Akademi-bilgi fetişizmi bu şekilde
devam ederse bireyselliğin ve seküler hayatın İslami hassasiyete sahip gençleri
kaçınılmaz bir şekilde daha da kuşattığına, ilişkilerin sanal ortamlarla
sınırlı kalıp yakın akraba-arkadaş-komşu ilişkilerine uğramadığına ve cepleri
dolan ama yalnızlaşan insanların çoğaldığına şahit olacağız. Ne yazık ki,
özellikle gençlerin inandıklarını yaşama çabası, daima ertelenen, teoriden
pratiğe geçemeyen, bedel ödenmeyen, büyük sözler ancak az eylemler ile ömrü 'dolduracak' bir söylemin ötesine
geçemeyecek… Ramazan Kayan’ın tabiri ile 'müsait zamanlar
müslümanlığı'…
Biz bilhassa bu sebeple, herhangi bir uzmanın, alimin,
hocanın verdiği seminerlerden daha cazip olmayan, sadece gençlerin söz aldığı
ancak birbirlerinin dertlerine dokunma, yüz yüze konuşma imkanının olduğu pazar
derslerimize ısrarla devam etmek istiyoruz. işte bu sebeple arkadan gelecek
kardeşlerimizle bir araya gelip tecrübelerimizden devşirdiklerimizi paylaşarak,
1400 yıl önce başlayan zincirin bir halkasını da biz bağlamak istiyoruz.
İmkânların çokluğu sorumluluğu artırır. Maddi-manevi
müthiş imkânların olduğu bu dönemde Allah için mücadele etmezsek, her türlü
kısıtlamanın olduğu 80'li, 90'lı yıllara nazaran hesabımızın çok daha zor
olacağını düşünüyoruz.

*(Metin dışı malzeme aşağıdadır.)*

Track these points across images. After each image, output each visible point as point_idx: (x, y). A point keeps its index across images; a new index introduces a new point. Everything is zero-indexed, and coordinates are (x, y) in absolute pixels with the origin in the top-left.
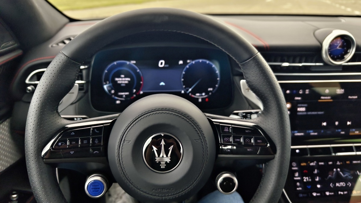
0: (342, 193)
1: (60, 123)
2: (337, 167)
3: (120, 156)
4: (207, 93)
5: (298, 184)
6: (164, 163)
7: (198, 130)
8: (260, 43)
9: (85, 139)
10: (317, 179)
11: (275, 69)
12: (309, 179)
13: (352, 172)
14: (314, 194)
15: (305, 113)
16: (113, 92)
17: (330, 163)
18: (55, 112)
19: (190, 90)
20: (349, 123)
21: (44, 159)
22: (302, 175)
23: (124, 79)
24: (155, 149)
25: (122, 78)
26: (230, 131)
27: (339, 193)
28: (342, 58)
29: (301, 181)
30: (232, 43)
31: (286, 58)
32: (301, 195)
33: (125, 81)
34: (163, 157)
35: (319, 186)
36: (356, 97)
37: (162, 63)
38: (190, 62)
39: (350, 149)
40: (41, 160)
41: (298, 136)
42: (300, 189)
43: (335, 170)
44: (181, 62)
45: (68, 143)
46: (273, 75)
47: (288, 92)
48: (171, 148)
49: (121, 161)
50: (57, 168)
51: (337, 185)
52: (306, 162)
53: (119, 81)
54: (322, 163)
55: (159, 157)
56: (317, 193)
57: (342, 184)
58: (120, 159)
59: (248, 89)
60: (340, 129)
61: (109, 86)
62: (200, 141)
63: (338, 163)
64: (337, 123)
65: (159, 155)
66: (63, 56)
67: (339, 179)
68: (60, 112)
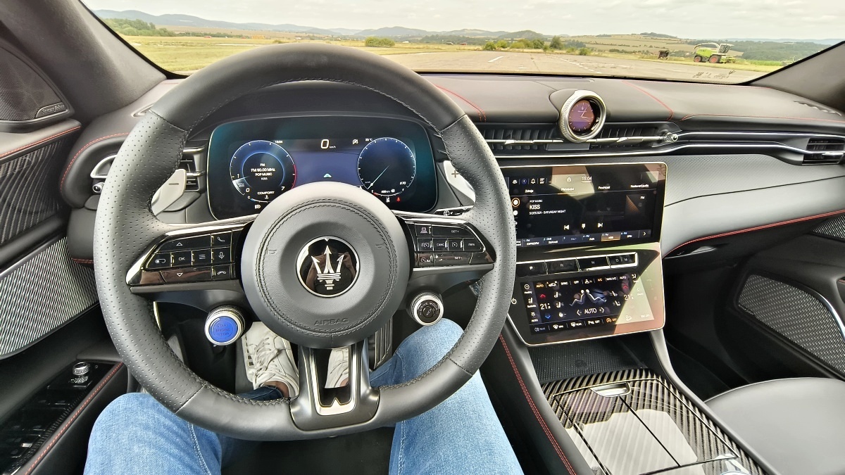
0: (592, 323)
1: (156, 228)
2: (585, 287)
3: (261, 273)
4: (398, 188)
5: (533, 314)
6: (331, 282)
7: (380, 231)
8: (474, 111)
9: (202, 252)
10: (559, 305)
11: (495, 148)
12: (548, 306)
13: (605, 293)
14: (556, 327)
15: (540, 213)
16: (248, 190)
17: (576, 282)
18: (147, 210)
19: (372, 185)
20: (599, 225)
21: (132, 286)
22: (539, 301)
23: (265, 170)
24: (315, 260)
25: (262, 167)
26: (430, 233)
27: (589, 322)
28: (588, 131)
29: (537, 310)
30: (426, 100)
31: (511, 133)
32: (537, 329)
33: (267, 172)
34: (329, 273)
35: (561, 315)
36: (609, 188)
37: (325, 143)
38: (370, 141)
39: (602, 262)
40: (126, 288)
41: (531, 246)
42: (536, 320)
43: (582, 291)
44: (355, 141)
45: (172, 261)
46: (492, 158)
47: (515, 182)
48: (340, 260)
49: (262, 281)
50: (154, 303)
51: (586, 311)
52: (543, 282)
53: (257, 172)
54: (566, 283)
55: (322, 273)
56: (559, 325)
57: (593, 310)
58: (262, 278)
59: (455, 174)
60: (588, 234)
61: (242, 182)
62: (384, 247)
63: (587, 282)
64: (584, 226)
65: (322, 269)
66: (155, 118)
67: (588, 303)
68: (157, 215)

Kendi odalarına kapanmış gençlerin, beton binaların,
amele dönüşmeyen bilginin çoğaldığı; yoksul-zengin ilişkisinin, ailevi
bağların, inanmışlıkların yok olduğu, annelerin anneliği, babaların
babalığı unuttuğu, çocuklarınsa hiç çocuk olmadıkları zamanlardan Allah'a
sığınırız!
Bizim temennimiz, Haktan, Adaletten yana
tavır koyabilen ve bunlardan mümkün mertebe taviz vermemeye çabalayan bir
gençlik hayali. Kur'an ve Sünnet'i hayatın ana kaynağı
olarak gören vicdanlı ve ahlaklı gençlerin yetişmesi. Biz umutluyuz her zaman iyi insanlar var olacaktır. Çok
değerli genç arkadaşlarımız var, Allah yollarını açık etsin her daim.